Kasus demam berdarah dengue di Jawa Barat sepanjang Januari 2019 mencapai 2.461 kasus. Jumlah itu meningkat lebih dari dua kali lipat dibandingkan bulan lalu sekaligus menjadi yang tertinggi dalam setahun terakhir.
Oleh
Tatang Mulyana Sinaga
·3 menit baca
BANDUNG, KOMPAS — Kasus demam berdarah dengue di Jawa Barat sepanjang Januari 2019 mencapai 2.461 kasus. Jumlah itu meningkat lebih dari dua kali lipat dibandingkan dengan bulan lalu sekaligus menjadi yang tertinggi dalam setahun terakhir.

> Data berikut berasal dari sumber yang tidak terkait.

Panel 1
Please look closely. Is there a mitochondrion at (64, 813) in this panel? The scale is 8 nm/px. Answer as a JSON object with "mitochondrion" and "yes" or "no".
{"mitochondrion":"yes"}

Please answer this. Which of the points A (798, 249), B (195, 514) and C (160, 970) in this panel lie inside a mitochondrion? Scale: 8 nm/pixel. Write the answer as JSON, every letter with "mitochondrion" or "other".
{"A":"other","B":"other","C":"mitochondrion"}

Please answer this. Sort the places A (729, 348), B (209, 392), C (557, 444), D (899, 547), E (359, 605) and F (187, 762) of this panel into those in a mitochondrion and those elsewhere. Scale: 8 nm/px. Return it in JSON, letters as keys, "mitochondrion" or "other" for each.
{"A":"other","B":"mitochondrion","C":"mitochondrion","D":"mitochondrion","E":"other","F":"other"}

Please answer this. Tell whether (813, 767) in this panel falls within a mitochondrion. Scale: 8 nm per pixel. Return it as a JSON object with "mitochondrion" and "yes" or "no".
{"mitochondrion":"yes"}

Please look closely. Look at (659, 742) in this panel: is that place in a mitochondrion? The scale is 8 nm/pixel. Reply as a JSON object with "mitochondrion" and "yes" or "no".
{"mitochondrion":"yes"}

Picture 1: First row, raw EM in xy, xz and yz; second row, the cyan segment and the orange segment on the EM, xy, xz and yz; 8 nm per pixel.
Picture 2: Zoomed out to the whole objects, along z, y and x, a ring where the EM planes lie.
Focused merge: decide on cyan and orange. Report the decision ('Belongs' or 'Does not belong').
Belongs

Dari jumlah itu, sebanyak 18 penderita meninggal dunia. Keterlambatan deteksi dini membuat penderita baru ditangani medis saat kondisinya sudah kritis karena mengalami dengue shock syndrome.

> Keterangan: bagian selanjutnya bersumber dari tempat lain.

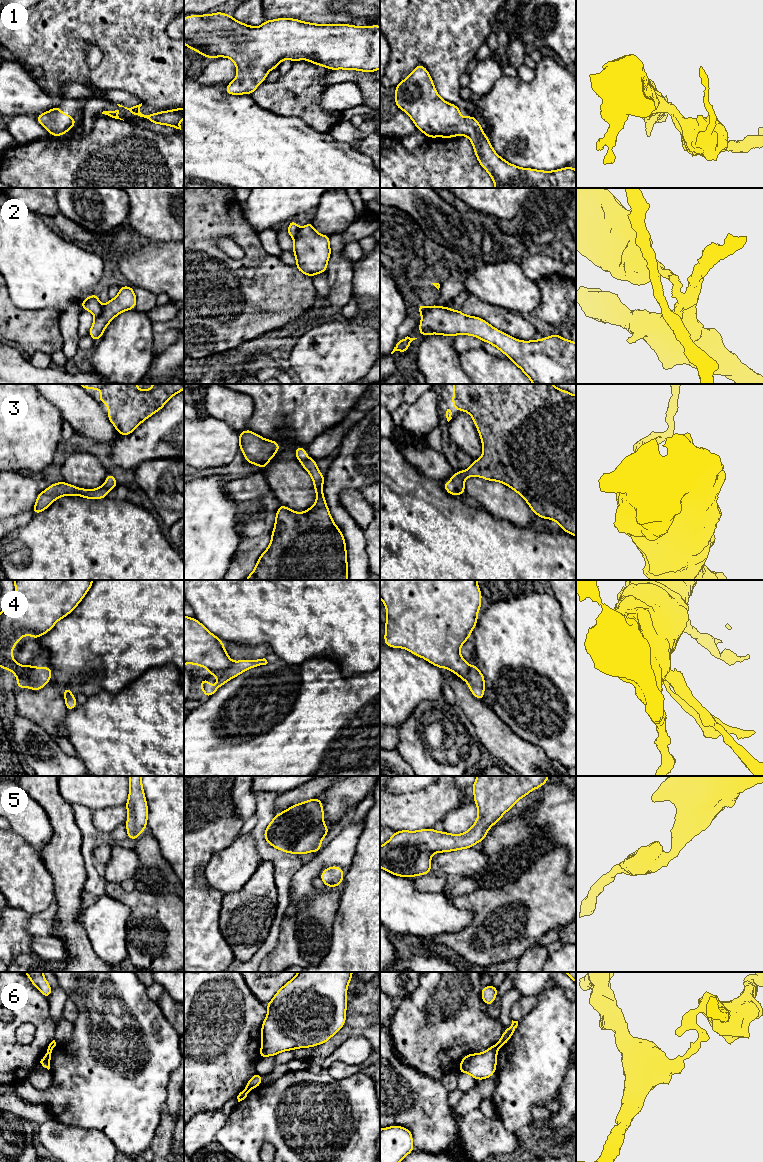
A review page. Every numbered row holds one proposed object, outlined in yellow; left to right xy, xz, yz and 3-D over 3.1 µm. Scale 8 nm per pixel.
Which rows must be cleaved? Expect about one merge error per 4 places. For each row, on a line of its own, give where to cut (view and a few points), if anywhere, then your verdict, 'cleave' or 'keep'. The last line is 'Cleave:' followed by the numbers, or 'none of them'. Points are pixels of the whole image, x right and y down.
1: cut none; keep
2: cut xy (103, 306), (103, 309), (95, 318); cleave
3: cut none; keep
4: cut xz (232, 662), (227, 668), (210, 672); cleave
5: cut none; keep
6: cut xz (246, 1088), (249, 1090); cleave
Cleave: 2, 4, 6

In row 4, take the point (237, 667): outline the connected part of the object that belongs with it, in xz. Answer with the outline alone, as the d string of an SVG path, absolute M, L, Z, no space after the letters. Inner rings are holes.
M265 658L263 659L257 659L257 660L239 660L232 662L232 665L225 670L218 670L218 671L211 671L208 676L217 675L217 682L218 684L215 686L212 686L208 683L207 677L202 679L201 682L198 684L200 688L204 692L205 698L210 697L214 693L217 692L217 690L222 687L227 681L237 677L241 673L245 672L246 670L253 668L253 667L260 667L262 665L266 665L268 662Z

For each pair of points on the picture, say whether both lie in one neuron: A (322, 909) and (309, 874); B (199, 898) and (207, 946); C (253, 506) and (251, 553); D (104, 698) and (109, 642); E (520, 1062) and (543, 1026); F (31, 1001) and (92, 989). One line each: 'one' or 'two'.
A: two
B: one
C: one
D: two
E: one
F: two

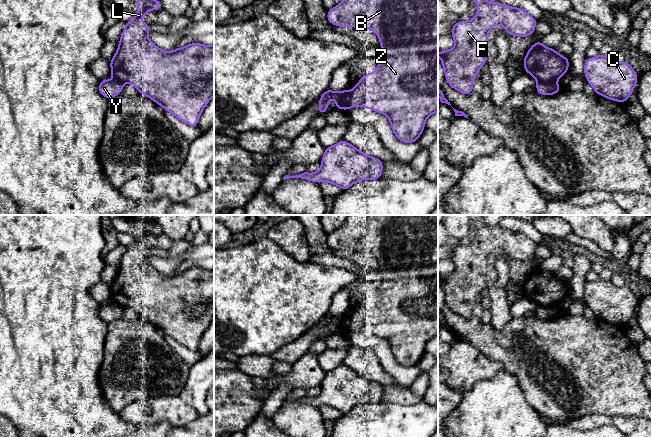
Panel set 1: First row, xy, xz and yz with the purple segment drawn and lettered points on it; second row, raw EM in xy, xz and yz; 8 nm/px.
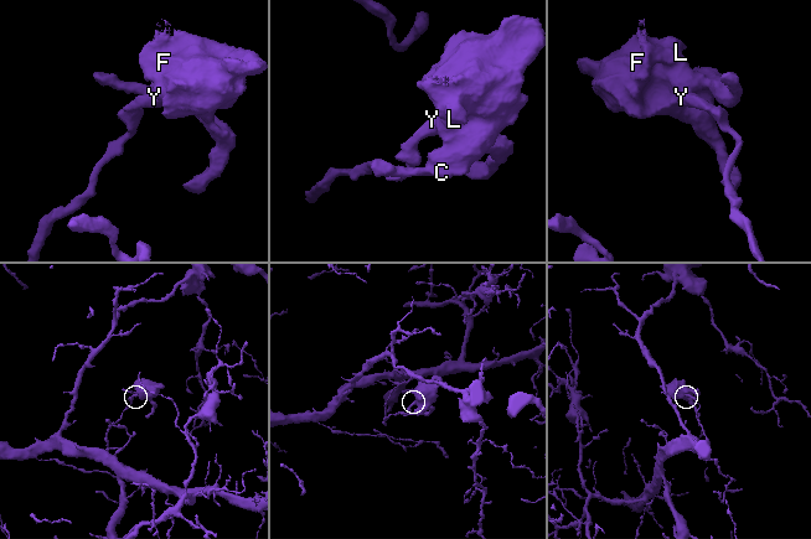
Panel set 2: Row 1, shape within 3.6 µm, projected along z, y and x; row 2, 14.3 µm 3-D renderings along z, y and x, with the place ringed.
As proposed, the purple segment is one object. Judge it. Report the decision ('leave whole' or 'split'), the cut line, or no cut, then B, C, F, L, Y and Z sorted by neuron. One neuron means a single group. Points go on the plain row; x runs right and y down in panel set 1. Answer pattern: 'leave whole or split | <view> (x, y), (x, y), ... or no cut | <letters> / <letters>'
split | xz (344, 315), (342, 332) | B C F L Z / Y

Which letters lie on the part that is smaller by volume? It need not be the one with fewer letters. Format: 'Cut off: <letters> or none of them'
Cut off: B, C, F, L, Z

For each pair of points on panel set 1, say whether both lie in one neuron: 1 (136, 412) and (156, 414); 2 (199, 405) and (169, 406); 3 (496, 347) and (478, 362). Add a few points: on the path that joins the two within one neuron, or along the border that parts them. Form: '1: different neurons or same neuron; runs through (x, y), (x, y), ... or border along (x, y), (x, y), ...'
1: same neuron; runs through (141, 412), (151, 416)
2: different neurons; border along (178, 396), (199, 415)
3: different neurons; border along (468, 341), (487, 357), (499, 361), (504, 369)

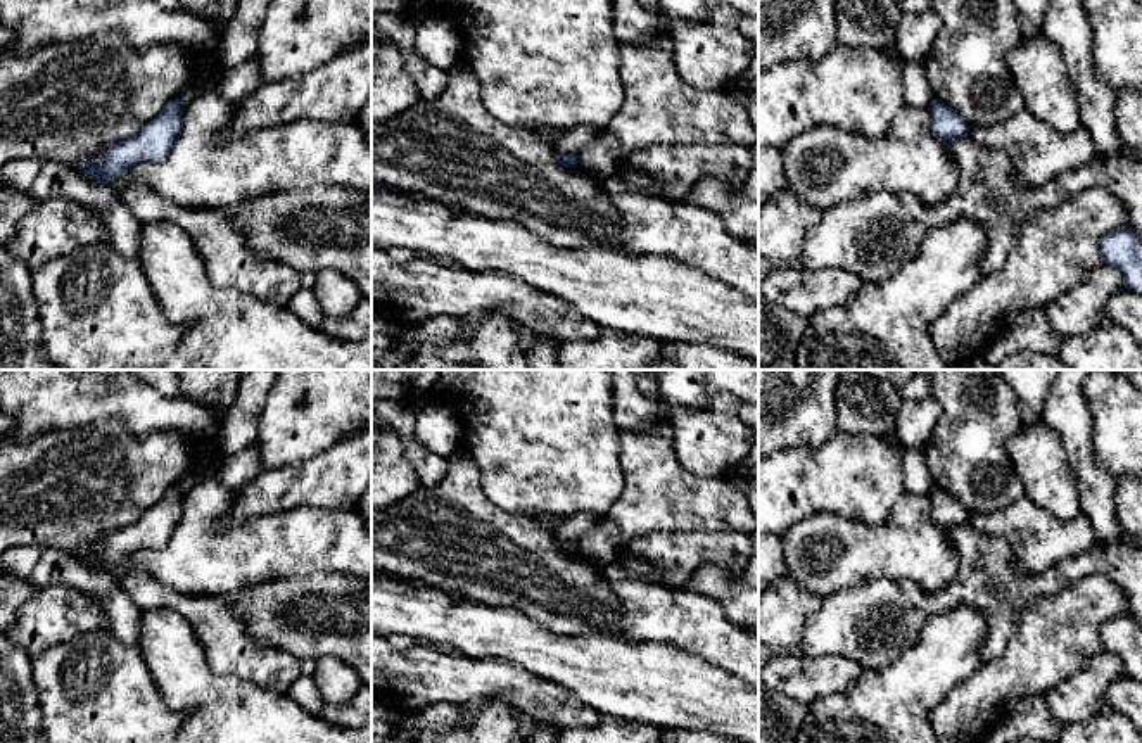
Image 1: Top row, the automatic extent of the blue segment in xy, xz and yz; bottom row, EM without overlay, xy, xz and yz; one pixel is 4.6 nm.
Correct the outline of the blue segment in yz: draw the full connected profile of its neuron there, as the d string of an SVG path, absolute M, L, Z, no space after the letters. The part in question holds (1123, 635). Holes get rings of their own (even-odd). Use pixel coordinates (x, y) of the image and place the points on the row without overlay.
M1121 615L1101 626L1101 639L1106 651L1113 651L1123 662L1123 674L1142 681L1142 626L1133 615Z

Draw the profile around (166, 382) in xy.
M130 370L145 384L154 387L159 394L168 397L180 397L178 370Z

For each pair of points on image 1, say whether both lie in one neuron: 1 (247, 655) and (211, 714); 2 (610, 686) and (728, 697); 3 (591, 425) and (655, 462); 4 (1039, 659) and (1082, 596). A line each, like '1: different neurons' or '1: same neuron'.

Peningkatan kasus DBD itu harus diwaspadai agar tidak terus bertambah. Pemerintah Provinsi Jawa Barat menyiapkan surat edaran gubernur untuk bupati dan wali kota dalam mengantisipasi lonjakan kasus tersebut.

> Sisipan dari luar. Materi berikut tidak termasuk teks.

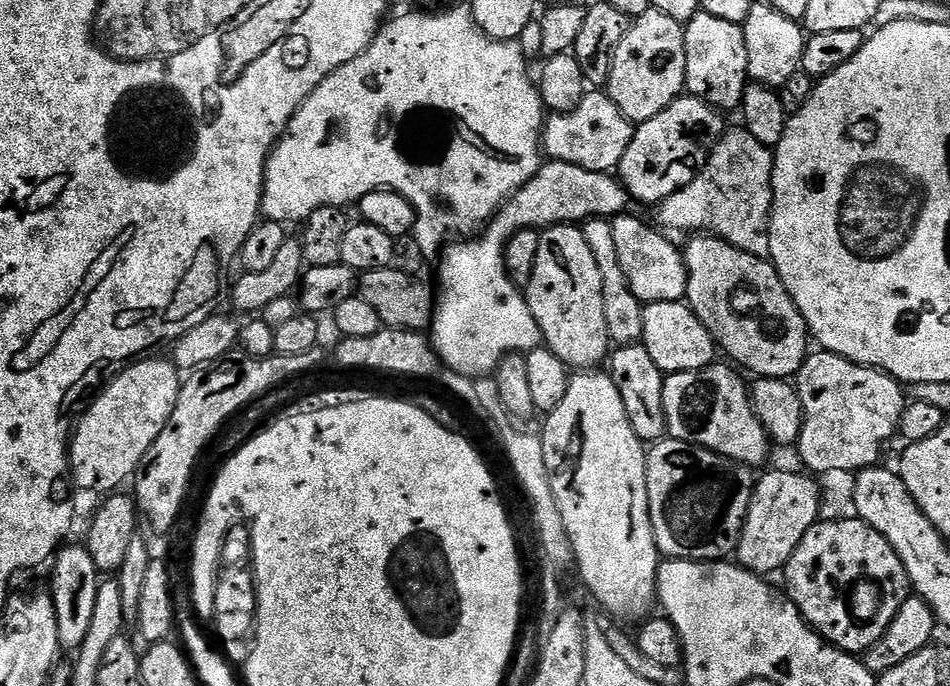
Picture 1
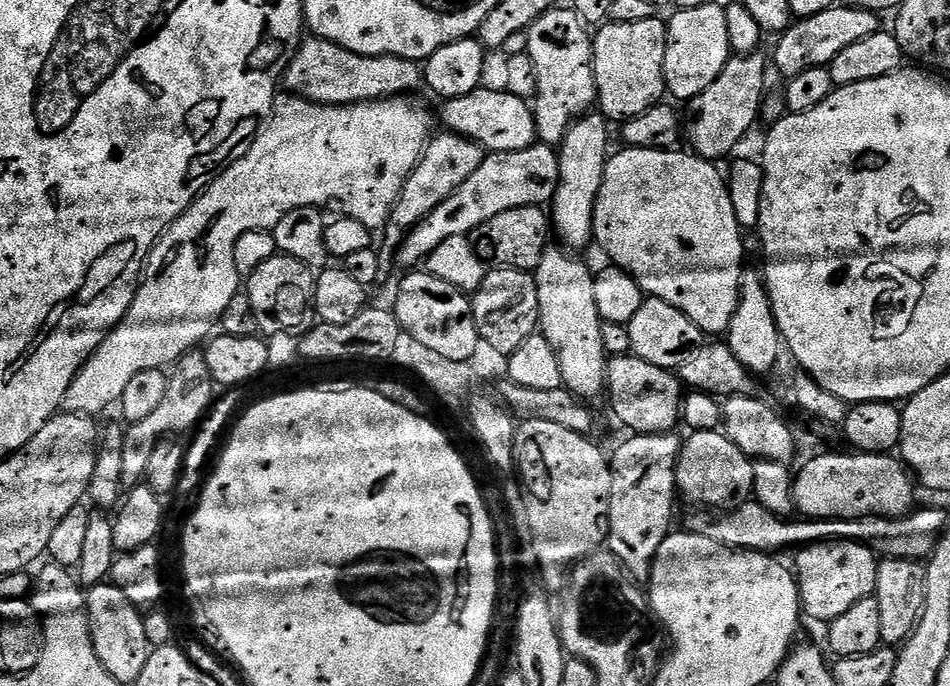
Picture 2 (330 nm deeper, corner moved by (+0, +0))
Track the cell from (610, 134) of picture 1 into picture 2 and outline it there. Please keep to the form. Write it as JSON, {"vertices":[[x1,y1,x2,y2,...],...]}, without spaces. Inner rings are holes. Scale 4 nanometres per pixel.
{"vertices":[[481,86,465,96,444,100,443,127,449,132,475,140,489,153,526,150,538,140,536,118,532,114,529,101,497,88]]}

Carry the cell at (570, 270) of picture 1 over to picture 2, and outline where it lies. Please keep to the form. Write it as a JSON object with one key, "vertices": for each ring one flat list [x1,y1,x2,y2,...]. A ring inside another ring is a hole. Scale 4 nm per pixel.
{"vertices":[[600,114,580,117,570,126,564,141,558,145,560,181,550,205,550,224,561,245,568,250,580,250,593,243,592,223,598,194,602,190,602,178,608,165,609,121]]}

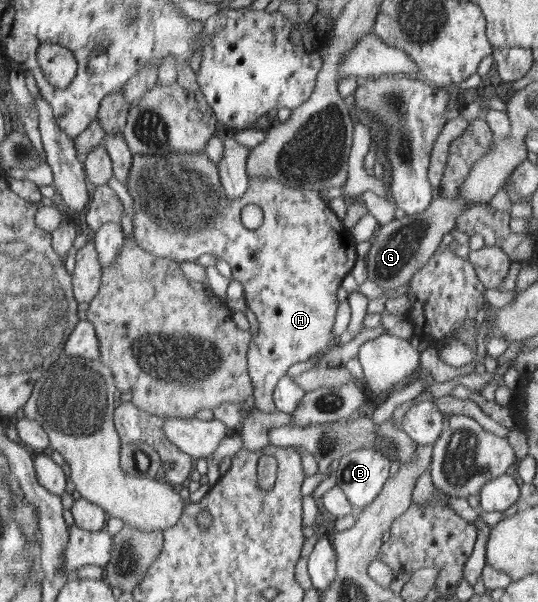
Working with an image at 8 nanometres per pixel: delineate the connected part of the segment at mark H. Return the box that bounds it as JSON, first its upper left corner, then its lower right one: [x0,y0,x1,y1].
[125,150,357,412]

”Saat ini kasus DBD agak tinggi walaupun belum kejadian luar biasa (KLB). Supaya tidak terjadi KLB, kami menyiapkan beberapa langkah lewat surat edaran gubernur yang akan keluar pekan depan,” ujar Asisten Pemerintahan, Hukum, dan Kesejahteraan Sosial Pemprov ” Daud Achmad di Kota Bandung, Jumat (8/2/2019).
Daud mengatakan, surat edaran itu menginstruksikan bupati dan wali kota di Jawa Barat untuk mengaktifkan pemberantasan sarang nyamuk (PSN), memaksimalkan juru pemantau jentik (jumantik), dan menyiapkan kelompok kerja pemantau kasus DBD hingga tingkat RT/RW. Selain itu, pelayanan fasilitas kesehatan untuk pasien DBD juga juga ditingkatkan.
”Deteksi dini perlu diperkuat dengan mengenali gejala-gejalanya. Jadi, masyarakat bisa langsung memeriksakannya ke puskesmas atau rumah sakit,” ujar Sekretaris Dinas Kesehatan Jawa Barat Uus Sukmara.
Dari 2.461 kasus pada Januari 2019, sebanyak 18 penderita meninggal dunia.
DBD dipicu virus dengue yang ditularkan lewat gigitan nyamuk Aedes aegypti. Gejalanya adalah demam tinggi sekitar 39 derajat celsius, ruam, serta nyeri otot dan sendi.
”Apabila terjadi demam tinggi secara tiba-tiba, segera periksa ke dokter. Apalagi jika di sekitarnya terdapat warga yang terkena DBD,” ujarnya.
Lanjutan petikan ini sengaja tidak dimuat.